As we sat on the tube train, rumbling somewhere beneath the London streets, there was a moment to reflect on what had been; the crowds, the chaos and the human excess. The vastness, the capitalism, the cheers and the police vans. And the shining moments that gleamed like gold in the centre of it all. Descriptions of the event sound like the lyrics of a Radiohead album. But in the middle of all this excess, Radiohead did perform a decent enough set. It wasn’t amazing, and it wasn’t overly long. For a band that has a formidable reputation for live performances, tonight’s was underwhelming.
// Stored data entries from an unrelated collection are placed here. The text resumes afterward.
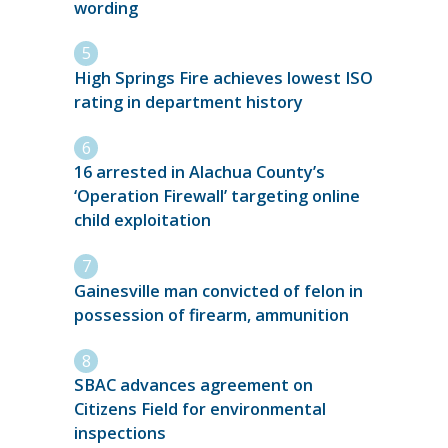
wording
High Springs Fire achieves lowest ISO
rating in department history
16 arrested in Alachua County’s
‘Operation Firewall’ targeting online
child exploitation
Gainesville man convicted of felon in
possession of firearm, ammunition
SBAC advances agreement on
Citizens Field for environmental
inspections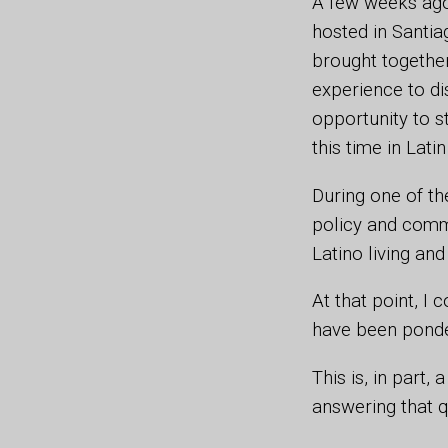
A few weeks ago
hosted in Santiag
brought together
experience to di
opportunity to s
this time in Lat
During one of th
policy and commu
Latino living and
At that point, I
have been ponder
This is, in part
answering that 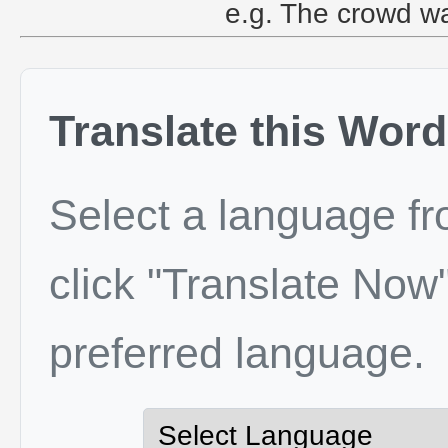
e.g. The crowd wa
Translate this Word
Select a language f
click "Translate Now"
preferred language.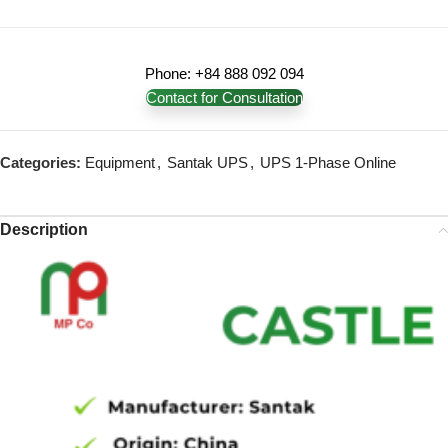
Phone: +84 888 092 094
Contact for Consultation
Categories:
Equipment
,
Santak UPS
,
UPS 1-Phase Online
Description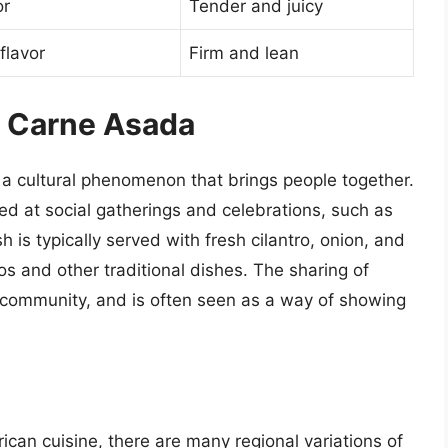
or
Tender and juicy
flavor
Firm and lean
f Carne Asada
s a cultural phenomenon that brings people together.
ed at social gatherings and celebrations, such as
 is typically served with fresh cilantro, onion, and
s and other traditional dishes. The sharing of
d community, and is often seen as a way of showing
ican cuisine, there are many regional variations of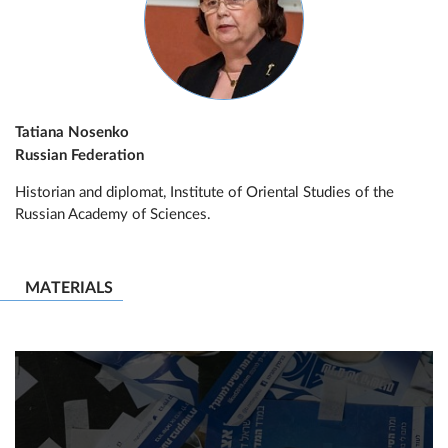
Tatiana Nosenko
Russian Federation
Historian and diplomat, Institute of Oriental Studies of the
Russian Academy of Sciences.
MATERIALS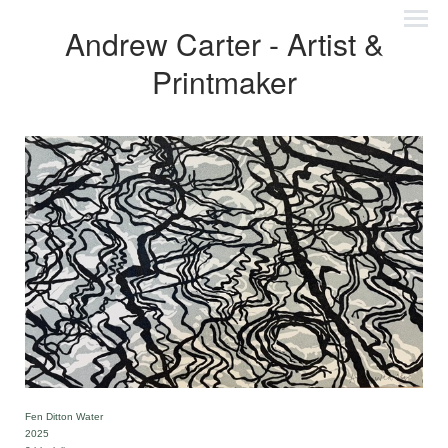
Andrew Carter - Artist &
Printmaker
Fen Ditton Water
2025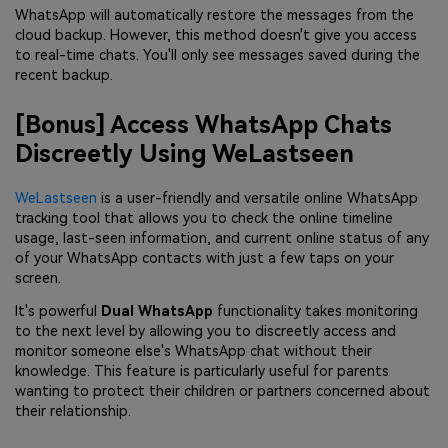
WhatsApp will automatically restore the messages from the
cloud backup. However, this method doesn't give you access
to real-time chats. You'll only see messages saved during the
recent backup.
[Bonus] Access WhatsApp Chats
Discreetly Using WeLastseen
WeLastseen
is a user-friendly and versatile online WhatsApp
tracking tool that allows you to check the online timeline
usage, last-seen information, and current online status of any
of your WhatsApp contacts with just a few taps on your
screen.
It's powerful
Dual WhatsApp
functionality takes monitoring
to the next level by allowing you to discreetly access and
monitor someone else's WhatsApp chat without their
knowledge. This feature is particularly useful for parents
wanting to protect their children or partners concerned about
their relationship.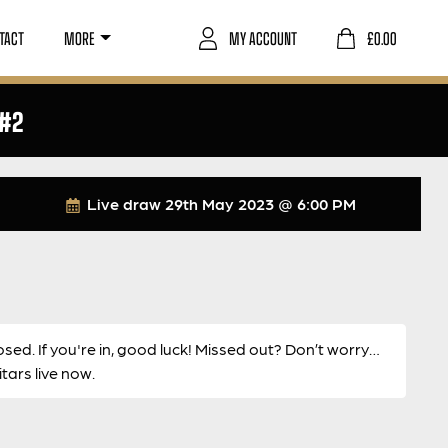
TACT
MORE
MY ACCOUNT
£
0.00
 #2
Live draw
29th May 2023 @ 6:00 PM
osed. If you're in, good luck! Missed out? Don’t worry…
ars live now.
The material didn’t really suit the massive scale, and leaving all the hits till the end only highlighted the weaknesses of the first half. Radiohead’s performance, like their new album, had managed to seem small and unimposing even in the centre of this wildly excessive setting. It was unpretentious; no crazy sets or costume changes. No drum kit appearing out of a glass rocket, no Thom Yorke rising up on a podium. And the band looked cheery throughout, not trying too hard, just playing some songs for us. They smiled and didn’t say too much. They just came and played their songs. After all these years, perhaps the band would like to be seen as just another guitar band, to have the limelight turned away for just long enough for them to breathe! Perhaps In Rainbows is all about being smaller and more insular, and not progressing as far but taking a moment to enjoy the moment and not worrying if you’re watching history in the making. Maybe it’s just about putting out a decent record and a decent show. So there’ll be no more surprises. You were lucky to have seen them play at all. But everything’s in its right place. And with the new record you won’t get the bends. 2+2 doesn’t always equal 5.